Finance Minister Apisak Tantivorawong said the Council of State has not modified the essence of the draft proposed by the Finance Ministry, which the cabinet approved in principle on March 13, but narrowed the definition of digital assets to cryptocurrencies and digital tokens, removing other assets such as electronic data, as specified by the ministry in the previous draft.
Mr Apisak said the next step is publication in the Royal Gazette the decree can be enforced.
He said the new law to comprehensively regulate cryptocurrencies and digital tokens is necessary to prevent money laundering, tax avoidance and crime.
The new law is not meant to prohibit cryptocurrencies, initial coin offerings (ICOs) and other digital asset-related transactions, but to protect investors, said Mr Apisak.
He said the Finance Ministry and the before Securities and Exchange Commission (SEC) are working on organic laws that require all digital asset transactions, including those of digital asset exchanges, brokers and dealers, to be registered with the relevant authorities. Meanwhile, Deputy Finance Minister Wisut Srisuphan said the tax collection structure for investors who make digital-assetrelated trades will remain unchanged, allowing the taxcollecting agency to impose levies on digital assets, as earlier approved by the cabinet.
Investors who make digital-asset-related trades will be liable for a 7% value-added tax (VAT) payment, on top of the 15% withholding tax on capital gains and returns from such investments, when the new law is enforced.
Retail investors will be exempt from paying the VAT if they trade digital assets through exchanges.
But investors will be required to pay VAT if their trades produce no capital gains, said Mr Wisut.
Finance Permanent Secretary Somchai Sujjapongse said the laws regulating digital assets, including cryptocurrencies, are a step in the right direction, adding several countries have greater awareness of the problems associated with them.

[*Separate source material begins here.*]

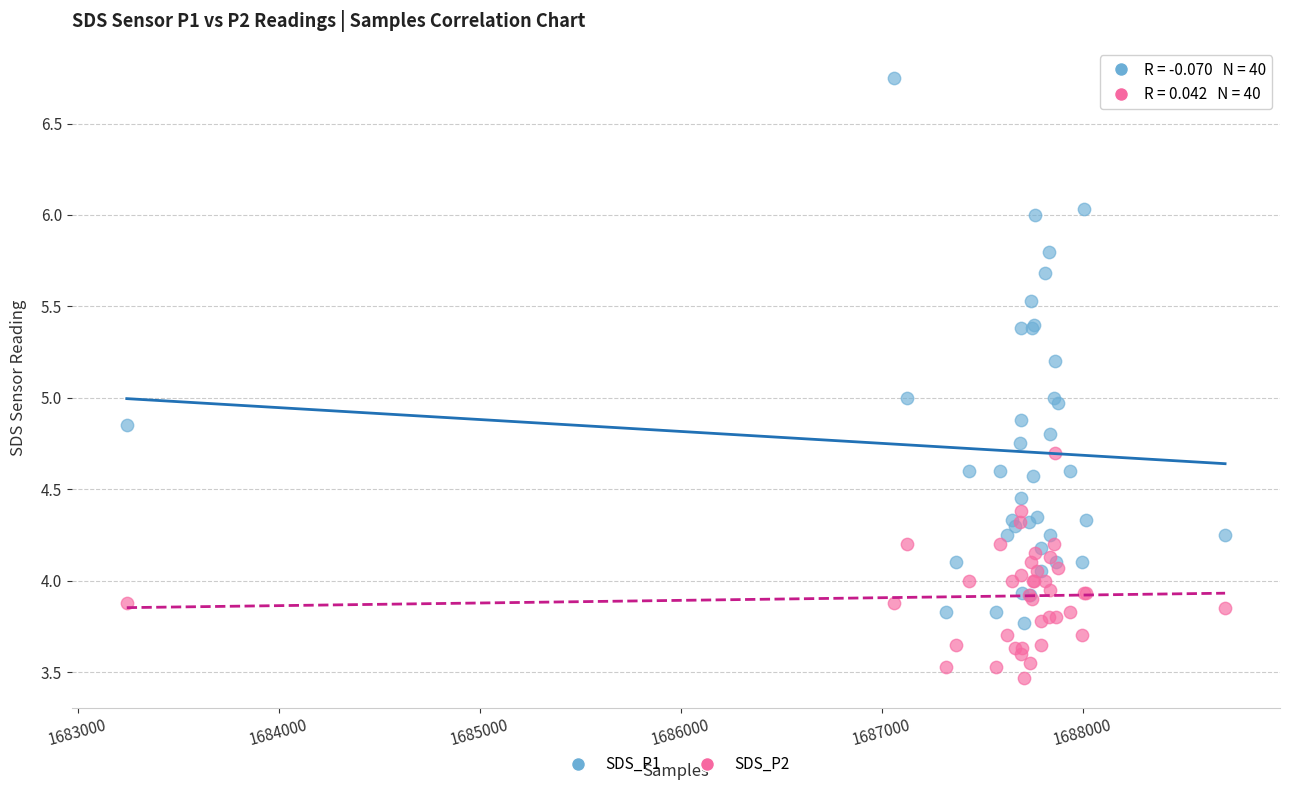

Which series has the widest spread of Y values?

SDS_P1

The government does not plan to promote cryptocurrencies, but rather wants to support blockchain technology since it is has many benefits, said Mr Somchai.
The planned tax imposed on investment in digital assets would be appropriate and impartial, he said.

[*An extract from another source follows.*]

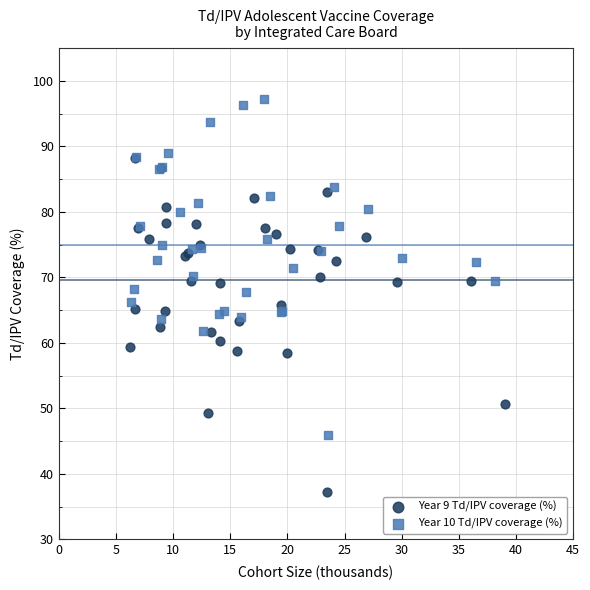

What are all the series names shown in the legend?

Year 9 Td/IPV coverage (%), Year 10 Td/IPV coverage (%)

But some have criticised the digital asset tax.
Korn Chatikavanij, chairman of the Thai Fintech Association, said the move would hinder the growth of domestic startups as they will register their businesses overseas to avoid the levy.
If ICOs cannot be developed in Thailand, then it is not a problem for ICO issuers because they can embark on ICO offerings in Singapore, even if the funding cost is higher there than in Thailand, he said.
“Singapore is a good location to raise funds from ICOs as it waives the capital gains tax, so the market environment supports the registration of ICOs with good prospects there,” said Mr Korn.
“Who are the beneficiaries from Thailand’s current rules and regulations on crypto-assets? I don’t see [anyone benefiting] from the current situation.”